Pop-punk had gone fully mainstream and, perhaps unsurprisingly, its progenitors began to move away from the sound. Green Day recorded the folk-tinged Warning in 2000, before returning to world domination with their dark, political concept album American Idiot four years later. Similarly, Blink-182 went in a darker direction on their self-titled 2003 effort, cuts like ‘Feeling This’, ‘I Miss You’ and ‘Always’ taking them a long way from songs about intercourse with dogs.

The Herald: Blink-182 in their less serious daysBlink-182 in their less serious days (Image: Getty)

At the same time emo was breaking into the mainstream, and while there were some musical similarities the look and the content was very different. Soon it was bands with straight hair and eyeliner like My Chemical Romance, Fall Out Boy, Panic!
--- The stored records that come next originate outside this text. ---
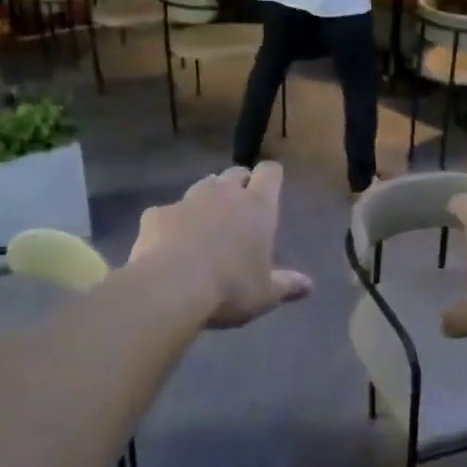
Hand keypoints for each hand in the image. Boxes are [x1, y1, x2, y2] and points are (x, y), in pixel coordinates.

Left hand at [128, 164, 311, 327]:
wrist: (170, 287)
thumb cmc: (230, 288)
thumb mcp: (265, 294)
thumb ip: (287, 285)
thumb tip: (309, 286)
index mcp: (257, 207)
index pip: (270, 172)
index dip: (270, 176)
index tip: (271, 187)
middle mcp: (224, 194)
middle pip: (235, 173)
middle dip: (240, 184)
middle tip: (241, 208)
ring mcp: (187, 200)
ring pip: (203, 186)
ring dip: (208, 198)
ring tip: (208, 222)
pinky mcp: (157, 214)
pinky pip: (168, 211)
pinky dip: (172, 222)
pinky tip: (169, 243)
At The Disco and Paramore who ruled the rock airwaves, with Good Charlotte also taking their sound in an emo direction.

Two decades later though, and it seems pop-punk may be on the rise again. Avril Lavigne released a commercially successful comeback album in 2022, while Green Day, Weezer and Fall Out Boy sold out stadiums across the world for the Hella Mega Tour.

A newer generation, too, are bringing back the old sound. Rapper Machine Gun Kelly released two pop-punk albums – with a mixed reception – while the likes of Olivia Rodrigo, Nessa Barrett, and Willow Smith have at least dabbled. As New Found Glory once had it: pop-punk’s not dead.